Yes, let her keep what she’s worked for, you keep what you’ve worked for. Be the better person, get a job, and move on.


----------



## GeraldJ (Apr 18, 2021)

Well I have a job. What I'm trying to say is do I leave our home intact and buy all new stuff on my own? We have a child and I don't want the current home to change for them in anyway.


----------



## Sfort (Sep 28, 2019)

GeraldJ said:


> Well I have a job. What I'm trying to say is do I leave our home intact and buy all new stuff on my own? We have a child and I don't want the current home to change for them in anyway.


@Torninhalf asked you why you're getting a divorce. The responses you will receive to your questions are impacted by information about your relationship that you have not yet shared.


----------



## GeraldJ (Apr 18, 2021)

Torninhalf said:


> Why are you getting divorced?


It's a bit complicated. We have a business I started. We got pregnant my wife was not happy with her job and she came to work for the company. We spent all of our cash and put ourselves into debt. She went back to work and I was left with a pile of bills and no office support and a growing company. Two years later I'm almost making a weekly paycheck again. 
I'm blamed for our financial struggles that we are finally about out of and some left over resentment of not having a second child.
That's about it in a nutshell.


----------



## Sfort (Sep 28, 2019)

GeraldJ said:


> It's a bit complicated.

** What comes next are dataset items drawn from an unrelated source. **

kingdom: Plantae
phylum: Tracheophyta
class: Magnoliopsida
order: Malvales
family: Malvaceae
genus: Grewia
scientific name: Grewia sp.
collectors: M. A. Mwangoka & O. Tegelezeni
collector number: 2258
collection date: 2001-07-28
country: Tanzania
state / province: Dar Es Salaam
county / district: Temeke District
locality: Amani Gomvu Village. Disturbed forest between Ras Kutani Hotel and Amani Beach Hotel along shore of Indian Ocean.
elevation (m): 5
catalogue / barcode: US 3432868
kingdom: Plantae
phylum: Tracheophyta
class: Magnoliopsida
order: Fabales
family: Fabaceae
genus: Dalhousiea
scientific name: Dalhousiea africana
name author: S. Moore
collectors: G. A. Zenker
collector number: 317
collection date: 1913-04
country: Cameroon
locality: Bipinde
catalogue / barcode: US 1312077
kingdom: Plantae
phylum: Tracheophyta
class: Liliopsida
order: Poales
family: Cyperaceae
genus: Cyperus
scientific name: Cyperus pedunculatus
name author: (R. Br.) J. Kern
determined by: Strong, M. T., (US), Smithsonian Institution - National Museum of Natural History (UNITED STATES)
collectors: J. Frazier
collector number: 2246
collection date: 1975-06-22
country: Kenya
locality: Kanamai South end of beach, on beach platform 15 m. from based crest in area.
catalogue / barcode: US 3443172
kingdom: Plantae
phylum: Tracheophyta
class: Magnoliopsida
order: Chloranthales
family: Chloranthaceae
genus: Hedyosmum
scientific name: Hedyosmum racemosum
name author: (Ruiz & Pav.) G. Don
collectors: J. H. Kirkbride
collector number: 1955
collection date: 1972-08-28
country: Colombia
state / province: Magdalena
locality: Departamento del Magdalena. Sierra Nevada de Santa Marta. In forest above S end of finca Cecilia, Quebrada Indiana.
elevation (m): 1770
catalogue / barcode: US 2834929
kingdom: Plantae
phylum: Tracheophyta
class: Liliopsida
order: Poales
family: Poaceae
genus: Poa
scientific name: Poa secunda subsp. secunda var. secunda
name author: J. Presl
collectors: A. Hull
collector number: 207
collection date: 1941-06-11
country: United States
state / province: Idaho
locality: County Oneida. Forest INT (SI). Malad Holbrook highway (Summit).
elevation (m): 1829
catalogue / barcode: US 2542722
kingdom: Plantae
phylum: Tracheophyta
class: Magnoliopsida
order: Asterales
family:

We have a business I started. We got pregnant my wife was not happy with her job and she came to work for the company. We spent all of our cash and put ourselves into debt. She went back to work and I was left with a pile of bills and no office support and a growing company. Two years later I'm almost making a weekly paycheck again.
> I'm blamed for our financial struggles that we are finally about out of and some left over resentment of not having a second child.
> That's about it in a nutshell.


If those reasons are the real ones why you're getting divorced, your situation can possibly be fixed. Where would your marriage stand if you had no money problems?


----------